Ken Walles, Republican

Ken Walles is a newcomer to town politics, having recently partially retired from a career in the hotel industry.

After working for major hotel chains like Hilton, Mr. Walles purchased the Oceanside Resort hotel — the “smiley face motel” as it was commonly referred to, for the yellow smiling face he had painted on the side shortly after purchasing it — in Montauk in 1998. He sold the motel, now known as Hero Beach, in 2016.

Mr. Walles is a former president of the Long Island Hotel Association and president of Skal International, Long Island, a tourism industry network, a former vice-president of the Montauk Chamber of Commerce and a member of the board of directors of Discover Long Island, a tourism industry group.

Walles says that as supervisor he would like to jump-start an initiative to give each of the town’s hamlets more direct influence in town government and says he would propose possibly even expanding the Town Board by two members.

Along those lines, he says that the matter of dealing with the management of East Hampton Airport needs to be tackled in a way that takes into account the concerns of residents across the town.

“The airport issue needs to be solidified whereby the majority of all individuals and interest groups come together to agree on the directions considered,” he said.

He is opposed to closing the airport entirely, he said.

He is critical of the recent town ban on the use of gasoline powered leaf blowers in summertime, a regulation that he says the town adopted without consulting landscaping industry business owners who would be most affected by the rule. The restriction could have been phased in over time, he said.
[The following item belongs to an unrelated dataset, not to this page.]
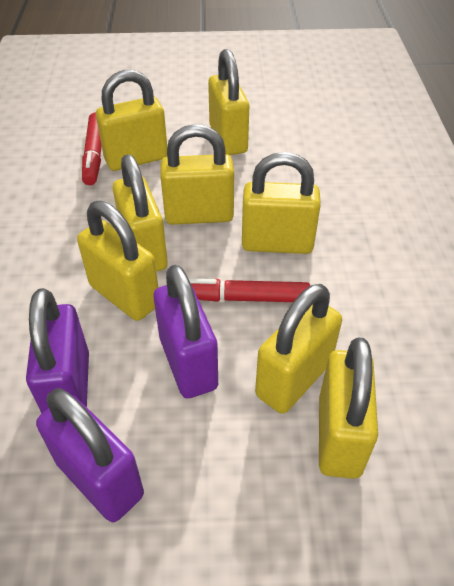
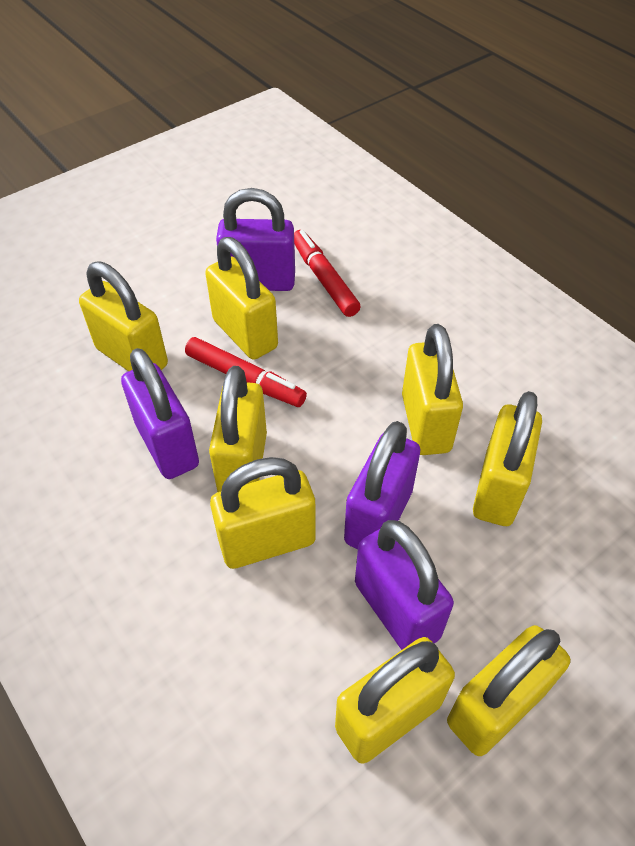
purple padlock: [26,288,89,413] [36,388,144,522] [154,265,218,398] = 3 -> [121,348,199,479] [216,188,295,291] [344,421,420,549] [355,520,454,650] = 4

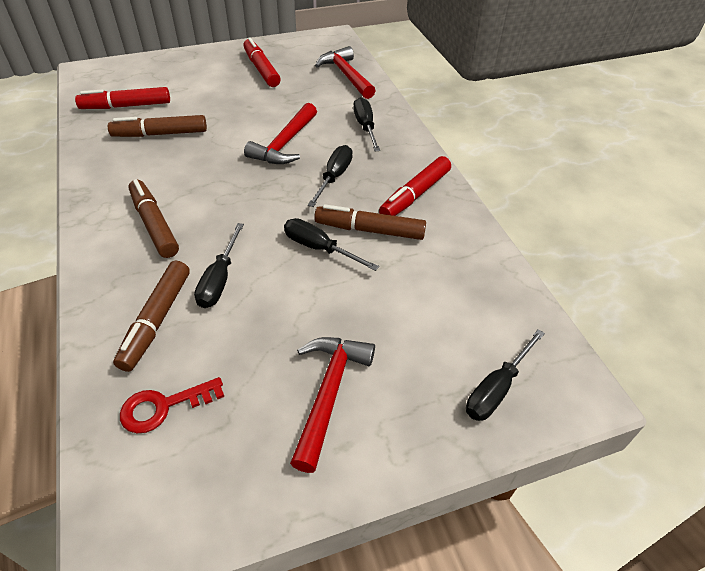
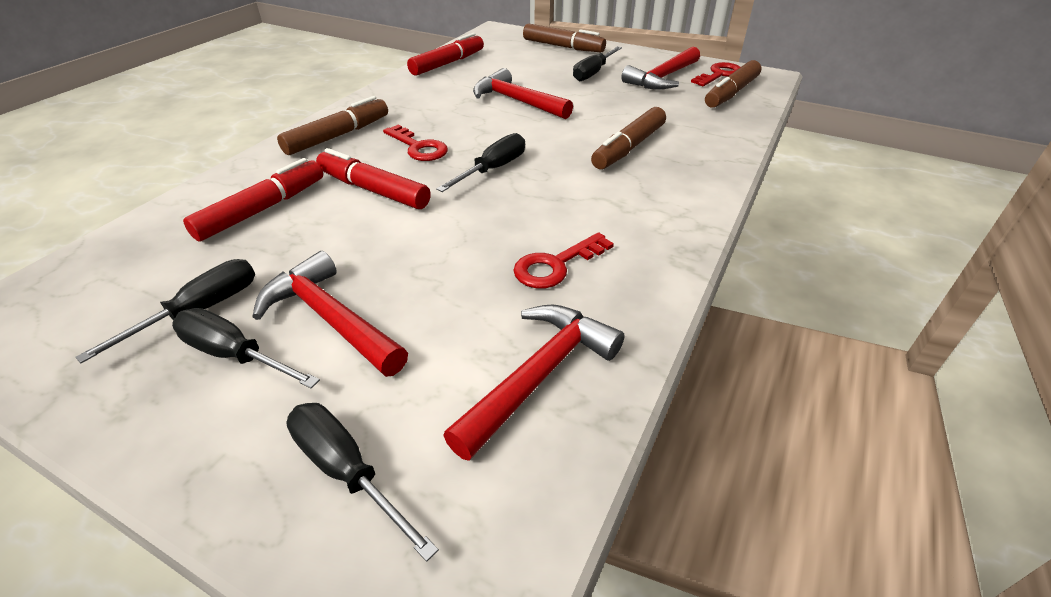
red hammer: [244,103,317,164] [290,337,375,473] [315,46,376,99] = 3 -> [252,251,408,377] [443,304,625,461] [473,68,573,119] [621,46,700,89] = 4
red key: [120,377,224,433] = 1 -> [383,125,448,161] [514,232,614,288] [691,62,740,86] = 3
Walles is also a skeptic of the South Fork Wind Farm and says the town should take a more careful approach to its support of the project, which he worries could have long-term impacts on the fishing industry and the environment that the town — and state and federal regulators — have not adequately considered.

He also says that he thinks the town should have imposed more restrictions on visitors coming to the South Fork in the early days of the COVID-19 pandemic.

The hotel industry veteran says he is stridently opposed to the idea of a “resort tax” like the current supervisor has suggested as a way to offset rising costs of police, code enforcement and garbage and highway services that summer visitors are causing. He said the town should instead be demanding its fair share of the current hotel tax revenue collected by Suffolk County, which is driven heavily by the South Fork but not returned to the region at a commensurate level.

Rather than piercing the tax cap, Walles says the town should find “operational efficiencies” to cut cost and allow it to remain under the tax cap even as costs of providing services rise.